Although Tata Power Company (TPC) and Reliance Energy Ltd (REL) are rivals, the rehabilitation packages offered by them for their upcoming projects in Maharashtra have many things in common. For one, both companies have offered Rs 17.3 lakh a hectare (Rs 7 lakh an acre) for buying land. TPC proposes to set up an imported coal-based 1,600-mw project over 1,300 acres and REL will develop a 1,200-mw coal-based project on 2,400 acres in Shahapur in the coastal Raigad district.
These projects are facing delay due to a dispute over land allocation, but are expected to come up by 2011 since Maharashtra chief minister Vilasrao Deshmukh has intervened in the matter.
Not just similarities, some key differences exist as well. For example, REL has considered ?land-for-land? compensation under in its offer of Rs 17.3 lakh for a hectare, while TPC does not have any such provision. TPC and REL have submitted these proposals based on the National Relief and Rehabilitation Policy 2007 and the Maharashtra Relief and Rehabilitation Act XI of 2001.
REL has assured that, during construction, it will give preference to employing landless labourers and persons affected by the buying only if jobs are available at that time. TPC, too, has a similar thinking but has made it clear that landless labourers will be given preference for jobs.
Both have promised to provide 750 days? minimum agriculture wages to each family affected by the construction.

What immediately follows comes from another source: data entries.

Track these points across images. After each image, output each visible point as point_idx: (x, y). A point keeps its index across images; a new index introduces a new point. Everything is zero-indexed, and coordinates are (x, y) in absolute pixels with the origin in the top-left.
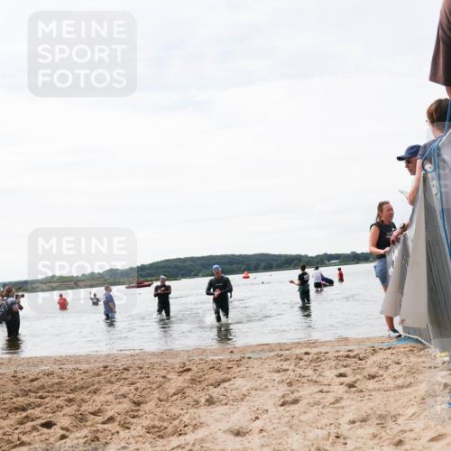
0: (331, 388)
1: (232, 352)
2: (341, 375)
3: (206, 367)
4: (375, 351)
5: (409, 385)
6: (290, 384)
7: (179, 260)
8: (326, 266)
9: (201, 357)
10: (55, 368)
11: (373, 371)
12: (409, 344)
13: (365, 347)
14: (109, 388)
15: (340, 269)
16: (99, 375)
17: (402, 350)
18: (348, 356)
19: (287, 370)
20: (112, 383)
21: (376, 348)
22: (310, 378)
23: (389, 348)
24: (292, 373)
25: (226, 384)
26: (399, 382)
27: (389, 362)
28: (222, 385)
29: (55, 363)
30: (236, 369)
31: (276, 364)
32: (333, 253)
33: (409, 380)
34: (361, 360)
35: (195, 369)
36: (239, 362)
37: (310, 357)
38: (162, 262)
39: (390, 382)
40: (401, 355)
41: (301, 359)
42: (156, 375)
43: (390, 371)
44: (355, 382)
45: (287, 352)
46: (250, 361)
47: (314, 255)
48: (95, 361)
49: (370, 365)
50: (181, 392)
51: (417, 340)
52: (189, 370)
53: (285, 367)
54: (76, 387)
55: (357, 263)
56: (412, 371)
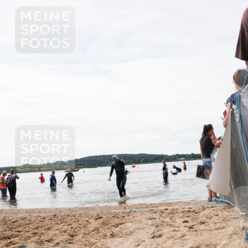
0: (180, 229)
1: (125, 208)
2: (185, 222)
3: (111, 216)
4: (204, 209)
5: (223, 228)
6: (157, 226)
7: (96, 157)
8: (178, 161)
9: (108, 210)
10: (27, 215)
11: (203, 219)
12: (223, 205)
13: (198, 206)
14: (56, 227)
15: (184, 163)
16: (51, 219)
17: (220, 208)
18: (189, 211)
19: (155, 218)
20: (58, 224)
21: (205, 207)
22: (168, 223)
23: (212, 207)
24: (158, 220)
25: (122, 226)
26: (218, 226)
27: (212, 215)
28: (120, 226)
29: (26, 213)
30: (127, 218)
31: (149, 215)
32: (182, 154)
33: (223, 225)
34: (196, 213)
35: (104, 217)
36: (129, 214)
37: (168, 211)
38: (87, 157)
39: (212, 226)
40: (219, 211)
41: (163, 212)
42: (83, 220)
43: (213, 220)
44: (193, 226)
45: (156, 208)
46: (135, 213)
47: (171, 155)
48: (49, 212)
49: (202, 216)
50: (96, 230)
51: (227, 203)
52: (101, 218)
53: (154, 217)
54: (38, 226)
55: (195, 160)
56: (225, 220)
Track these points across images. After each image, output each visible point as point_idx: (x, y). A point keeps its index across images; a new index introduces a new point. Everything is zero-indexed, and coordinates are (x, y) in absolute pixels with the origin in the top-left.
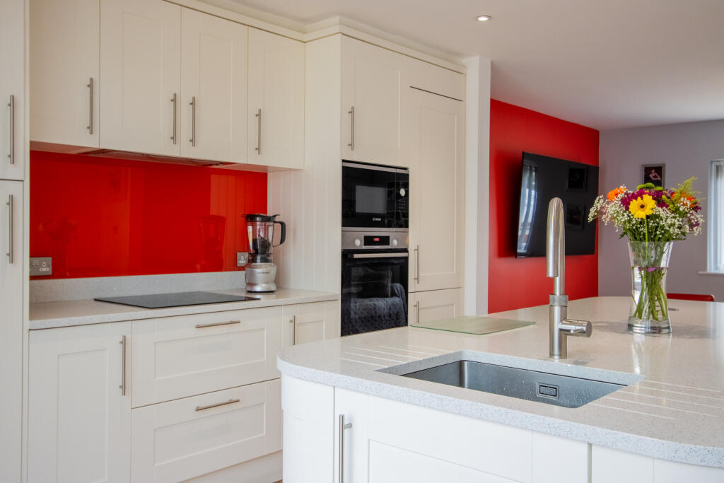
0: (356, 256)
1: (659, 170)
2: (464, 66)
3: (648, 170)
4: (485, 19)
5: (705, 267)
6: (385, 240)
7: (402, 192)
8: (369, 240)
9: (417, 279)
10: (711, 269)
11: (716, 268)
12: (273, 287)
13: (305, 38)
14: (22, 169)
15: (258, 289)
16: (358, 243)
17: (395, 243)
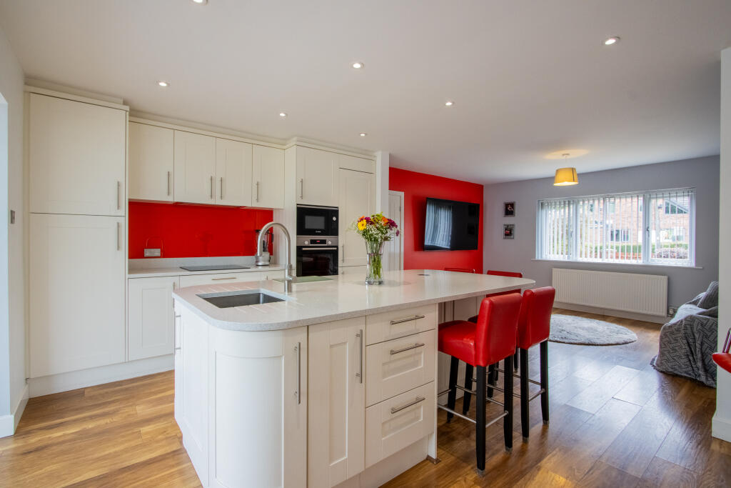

Both REL and TPC have envisaged an annuity scheme for providing Rs 500 a month to those who might be affected. This is in step with a national policy.
For periphery development, REL has proposed 0.1% of the net profit with a maximum cap of Rs 2 crore a year for this purpose. TPC has promised to earmark a maximum Rs 1 crore a year for this purpose or a minimum of Rs 10 lakh in the event of the company not making profit.